In the course of my work, I had to quickly come to terms with different IT delivery models, which meant to leverage a set of well-known offshoring providers in India and China, which are embedded into a set of master service agreements, with commercially focused evaluation systems. The content has been around application development and maintenance, system maintenance, and data centre services.
In this kind of framework, the technology skills are seen as a commodity and the commercial approach to negotiate with Indian or Chinese providers, or in future Vietnamese or South African, are key considerations.
The first trip led me to a set of different typical offshoring cities including Hyderabad (India). I visited several different business parks and found that most companies are co-located in the same campuses. During lunch time, I realised some formal meetings taking place in an otherwise casual environment. I asked my companions about it and found that these are recruiters and head-hunters.

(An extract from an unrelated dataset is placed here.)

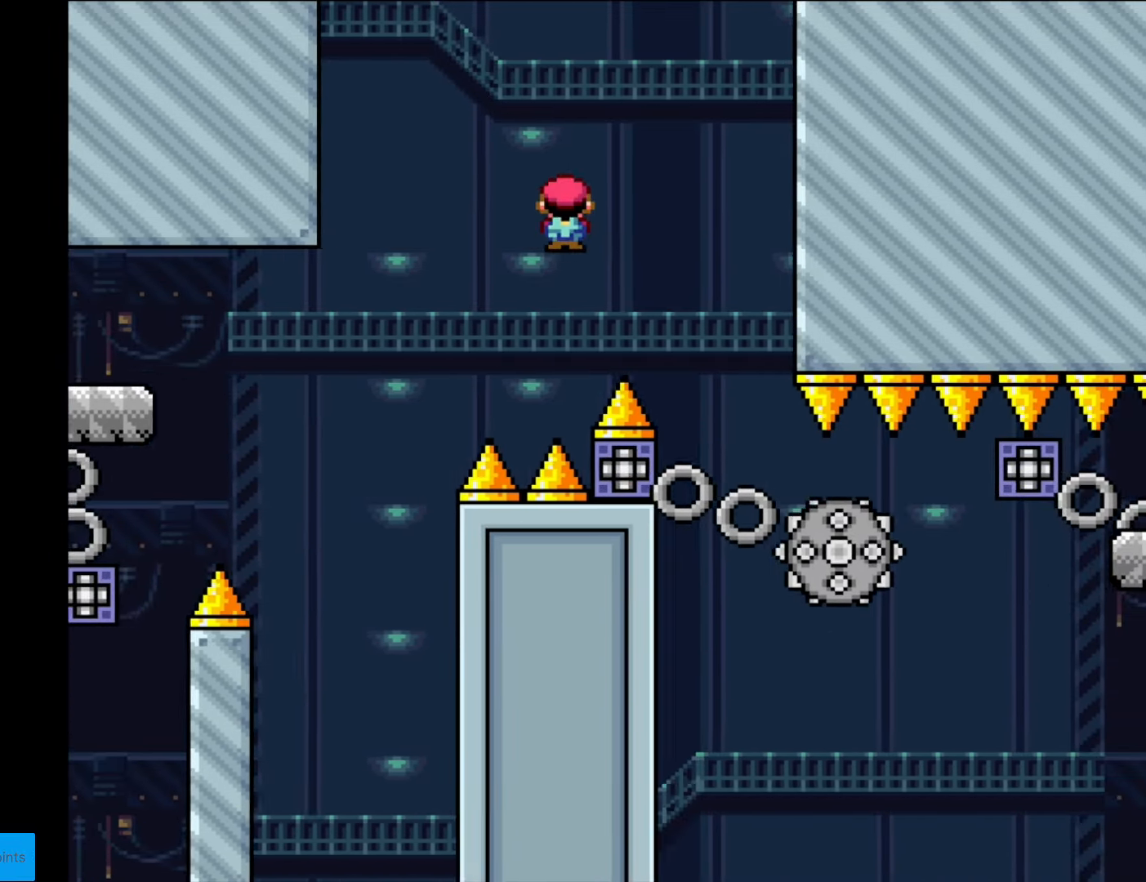
{"buttons": ["X"], "events": [[280, "DPAD_RIGHT", "up"], [298, "DPAD_LEFT", "down"], [455, "A", "up"], [490, "DPAD_LEFT", "up"]]}
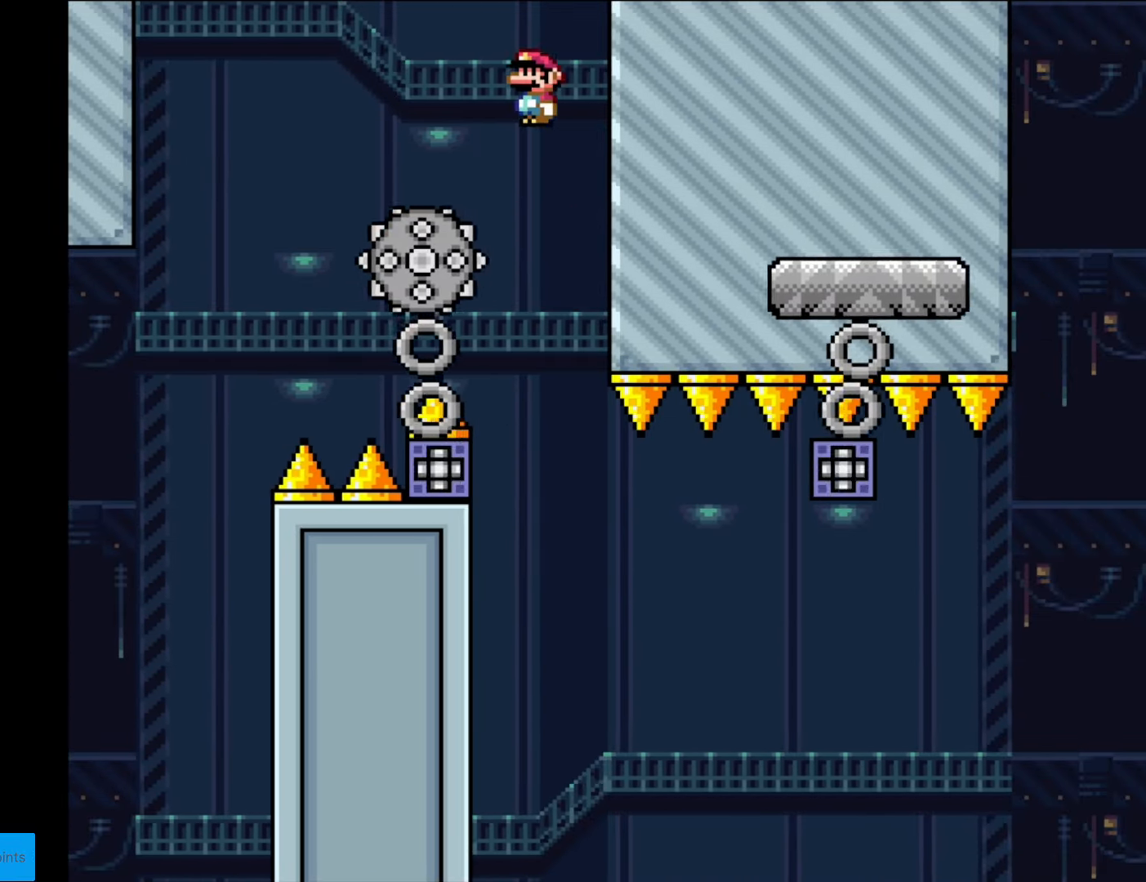
{"buttons": ["Y", "DPAD_RIGHT"], "events": [[209, "X", "up"], [262, "DPAD_RIGHT", "down"], [279, "Y", "down"], [384, "DPAD_RIGHT", "up"], [489, "DPAD_RIGHT", "down"]]}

It seems many people worked for different service providers (Indian, US or European) in the same campus. During internal meetings later on, many of the staff members gave a review of their prior employers and again, a large selection of local and foreign IT services companies was mentioned by almost every single person.
That was an interesting finding and my first thought was about intellectual property. Some people admitted taking all useful documents along to their new employers. Some seemed to have developed a method of circulating in different companies in a short time, in order to push their careers. This is not unique to a country or a company, but appears to be a trade of this industry.

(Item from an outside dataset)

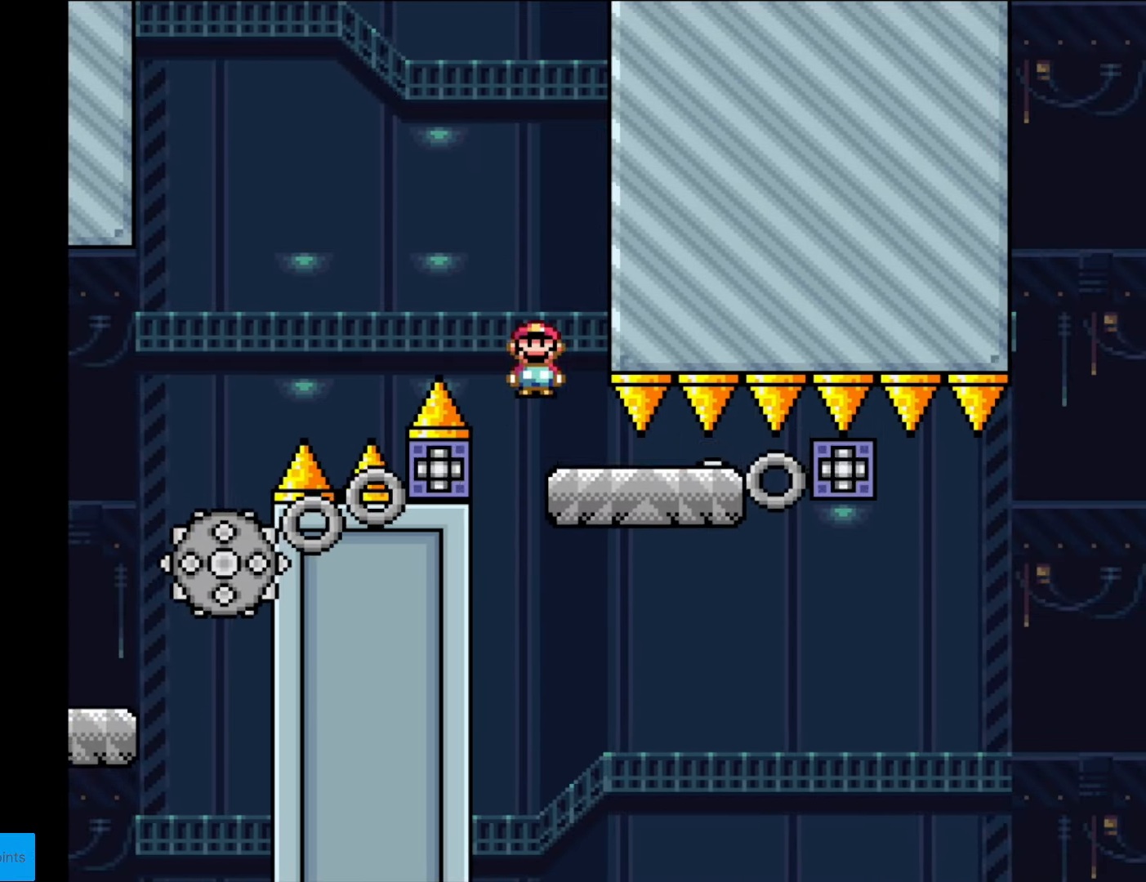
{"buttons": ["Y"], "events": [[385, "DPAD_LEFT", "down"], [385, "DPAD_RIGHT", "up"], [489, "DPAD_LEFT", "up"]]}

Furthermore, I found that in many projects, the resources offered are entirely junior and more experienced resources are just participating in key meetings or conference calls, leaving the actual work to teams with only basic knowledge. To validate some of these findings on the skills and to better understand the quality delivered, I did a set of quick source code reviews and the result was not at all encouraging.
Technical excellence, as defined in a higher degree of reusability, stability, scalability, inter-dependence of specific vendor solutions, maintainability, ability to be extended by different developers and importantly enough security concerns (for example, internal fraud), needs to be a generic and important requirement, to enable companies building longer-term IT solutions.
Based on that experience, the following question comes up: How can we evolve the offshoring and outsourcing model in general to ensure improved quality and to build the appropriate technology and services platforms?
The first step was to ensure all stakeholders are more closely involved and are accountable for their deliverables. The introduction of a system delivery life cycle (SDLCs) is a key tool, to teach business, IT, and service providers which artifacts and design work need to be generated, before anyone starts coding or setting up systems.